Les « socialites » adoraient le flamboyant Truman Capote parce qu’il les écoutait et leur accordait plus d’attention que leurs propres conjoints fortunés. En retour, Capote, issu d’un milieu pauvre, grimpait dans l’échelle sociale grâce à ces femmes puissantes, gardiennes des clés de la jet-set.

Feud : Capote vs. The Swans, que réalise le cinéaste Gus Van Sant, se déroule dans un univers doré de dîners à Palm Beach, de fêtes somptueuses au Plaza, de parties de polo dans les Hamptons et de bals de débutantes.

Une des rares personnes qui n’ont pas renié Truman Capote après la sortie de son essai ravageur est Joanne Carson (Molly Ringwald), la deuxième femme de l’animateur de talk-show Johnny Carson. Truman Capote mourra d’ailleurs dans la maison de Malibu de Joanne Carson, en août 1984.

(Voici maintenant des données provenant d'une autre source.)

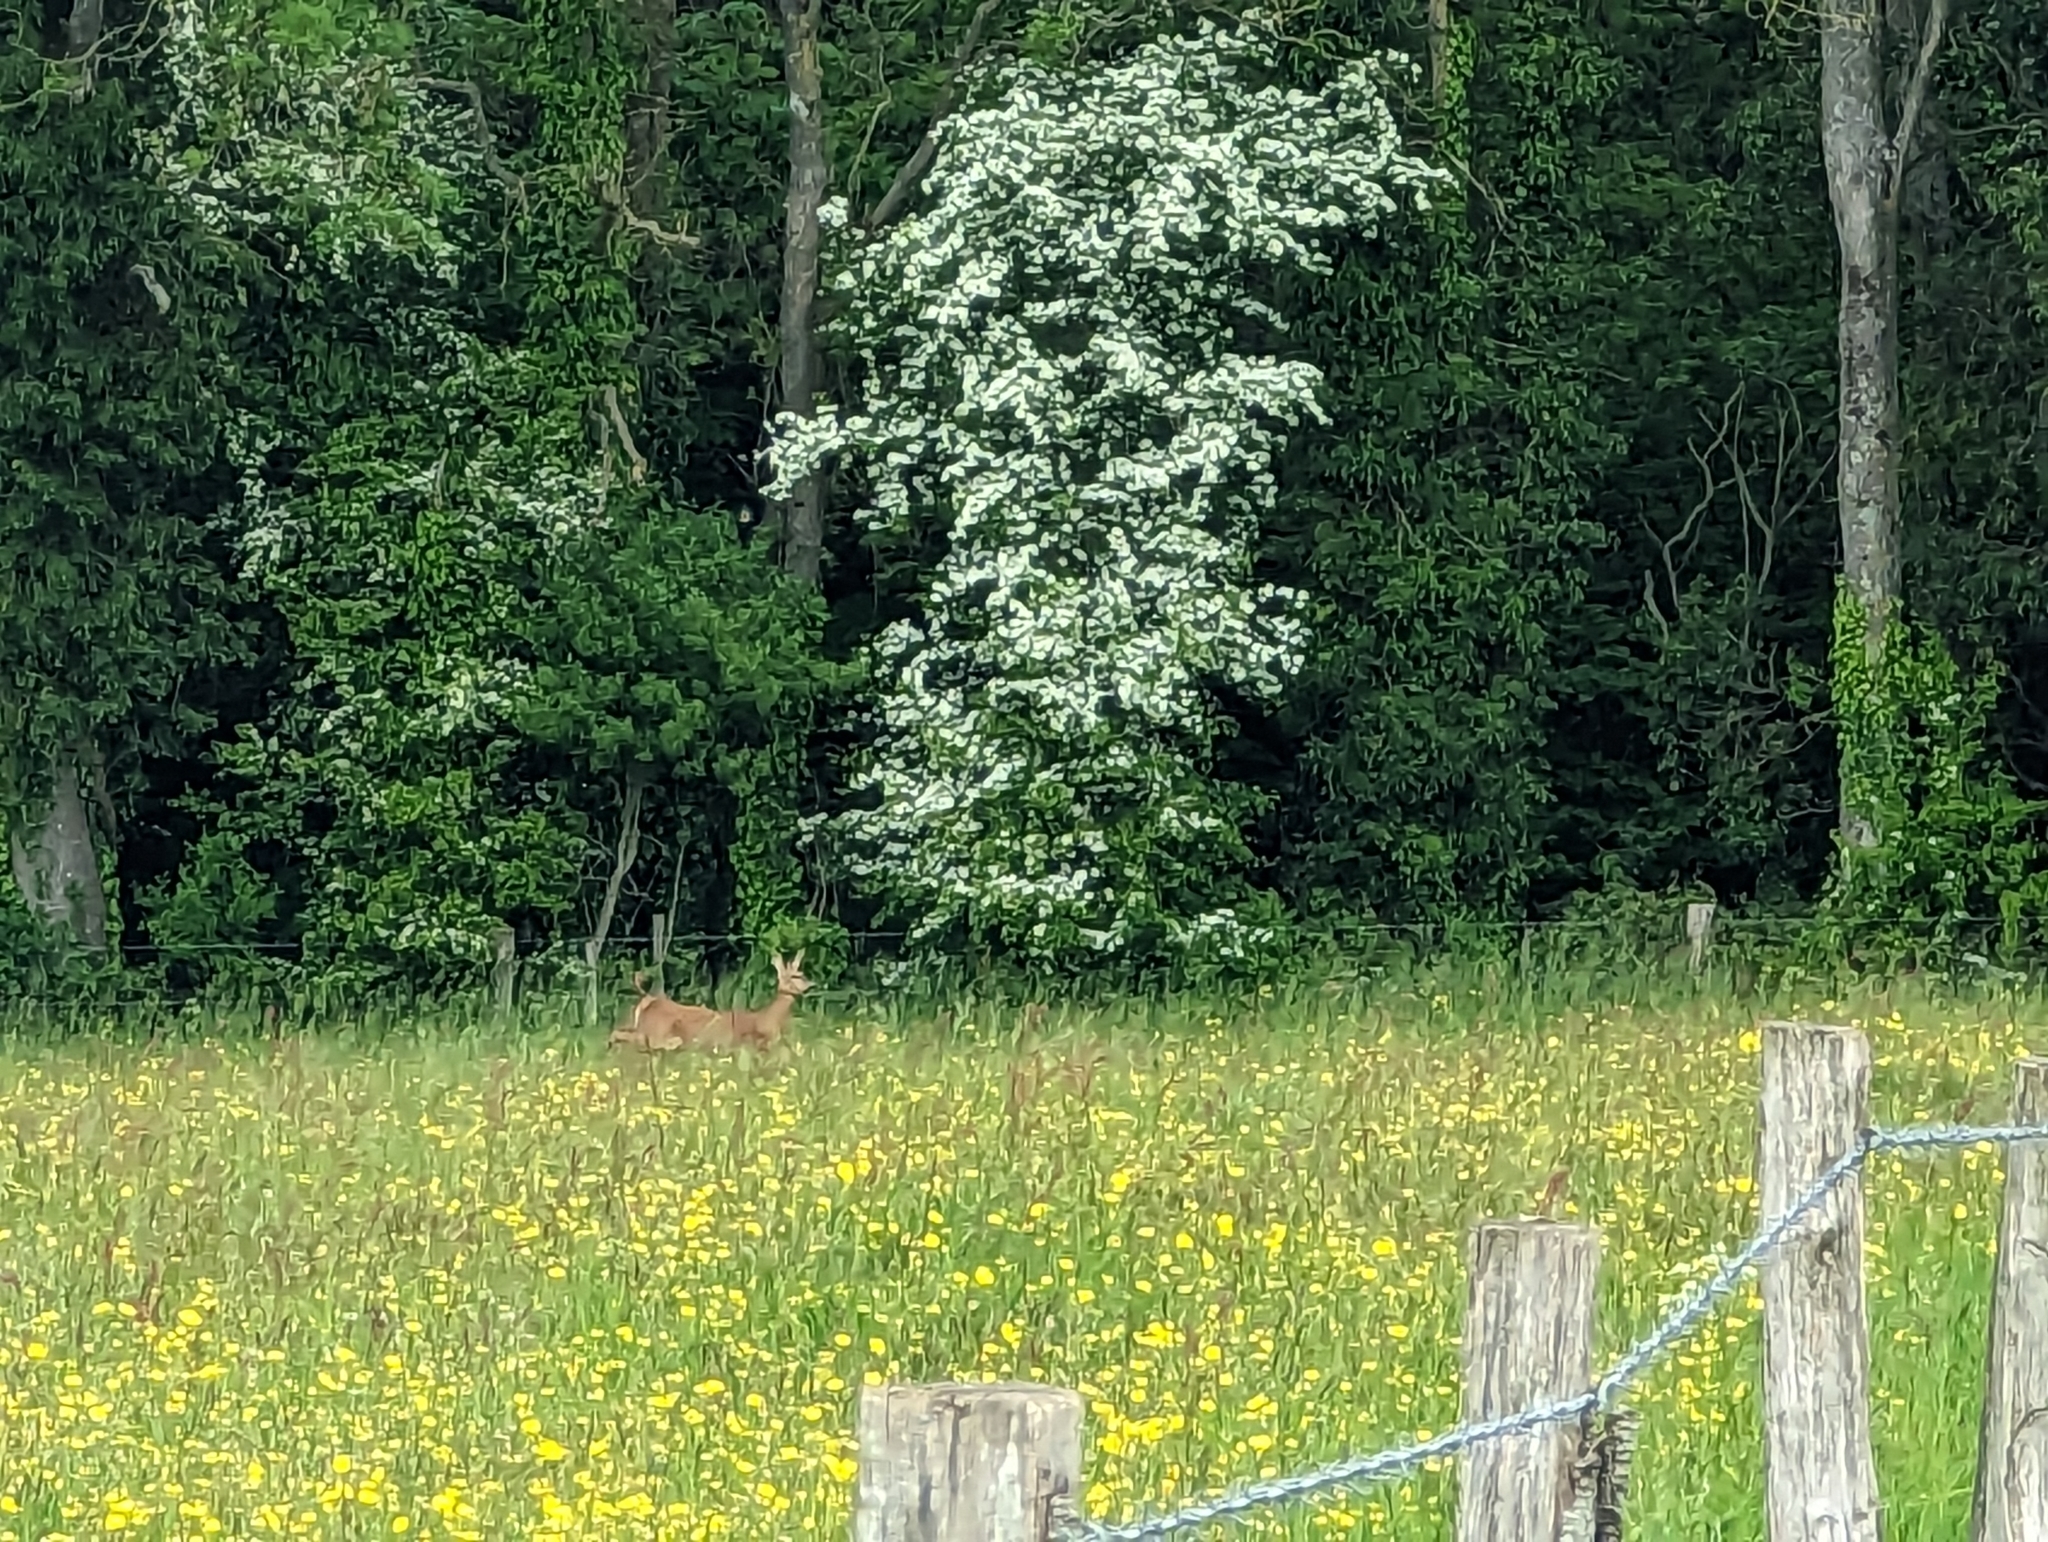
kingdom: Animalia
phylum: Chordata
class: Mammalia
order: Artiodactyla
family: Cervidae
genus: Capreolus
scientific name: Capreolus capreolus
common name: Western roe deer
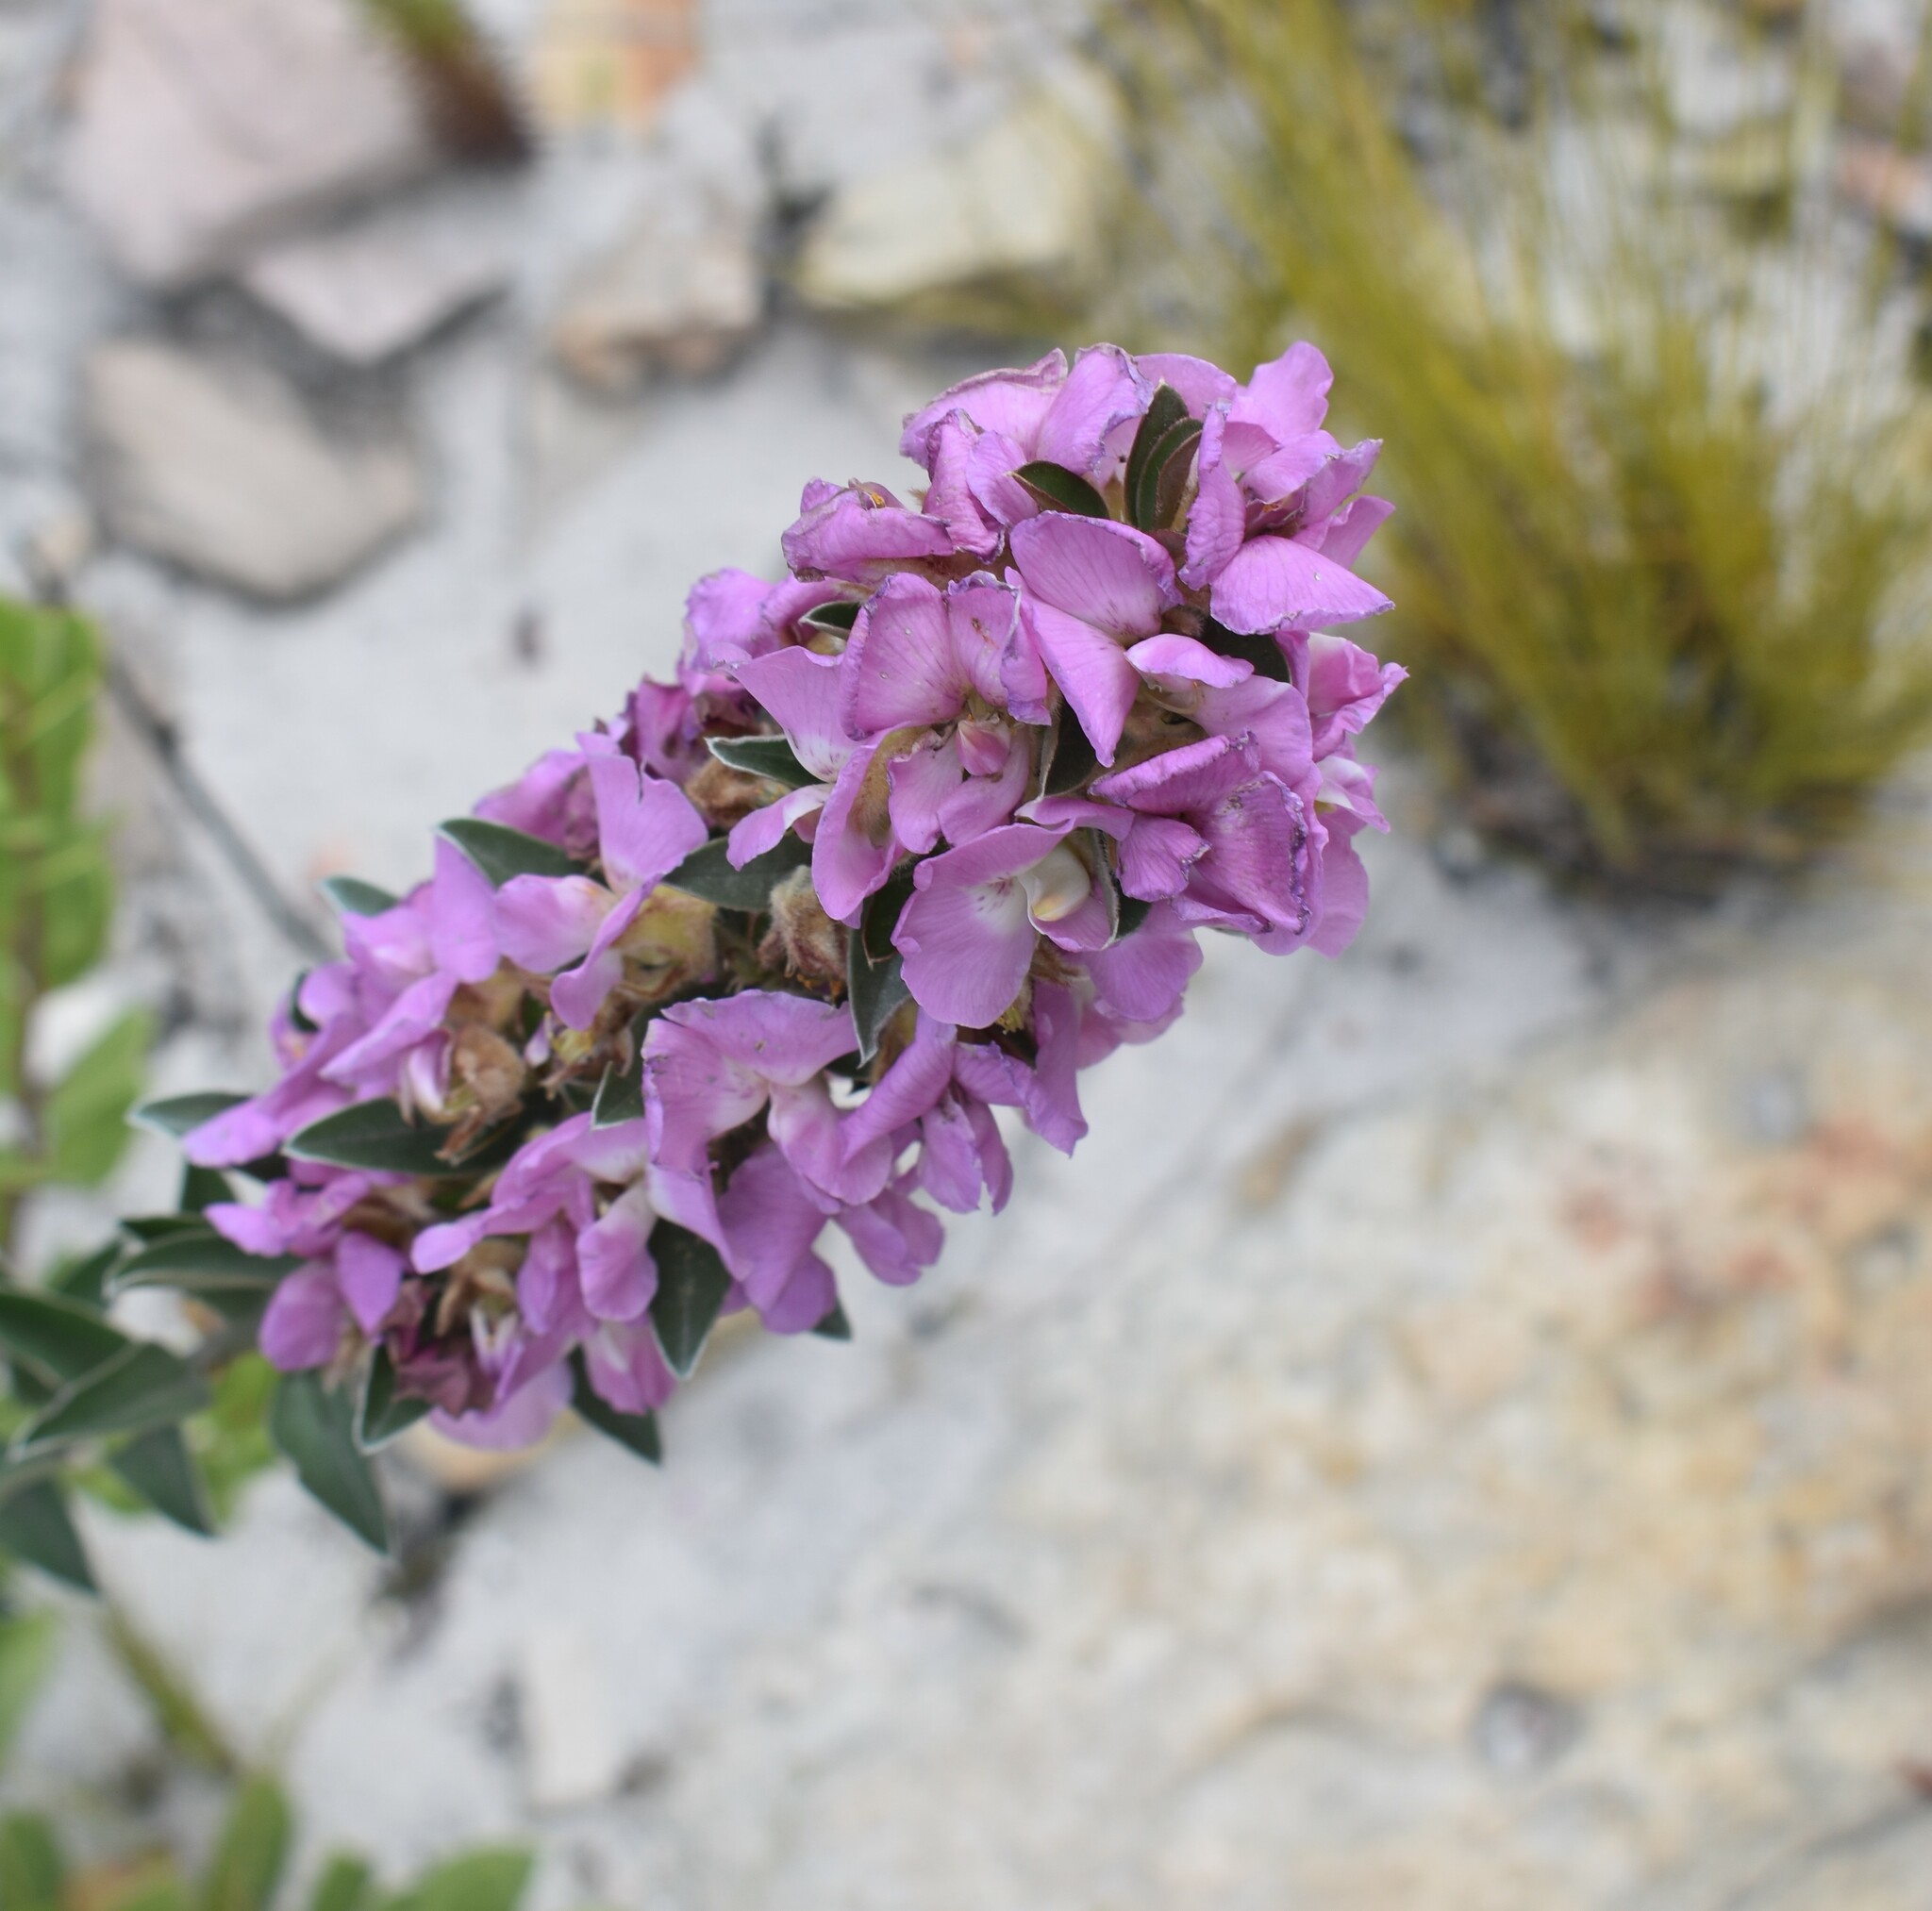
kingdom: Plantae
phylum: Tracheophyta
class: Magnoliopsida
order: Fabales
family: Fabaceae
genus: Podalyria
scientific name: Podalyria variabilis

Les lois québécoises, qui protègent davantage la vie privée qu’aux États-Unis, compliqueraient la publication d’un roman à clé rédigé dans le style incisif de Capote.

Si un tel livre « choquant » sortait un jour dans nos librairies, c’est clair que j’en serais le premier lecteur, jamais l’auteur. Je tiens à ma table au Leméac, quand même.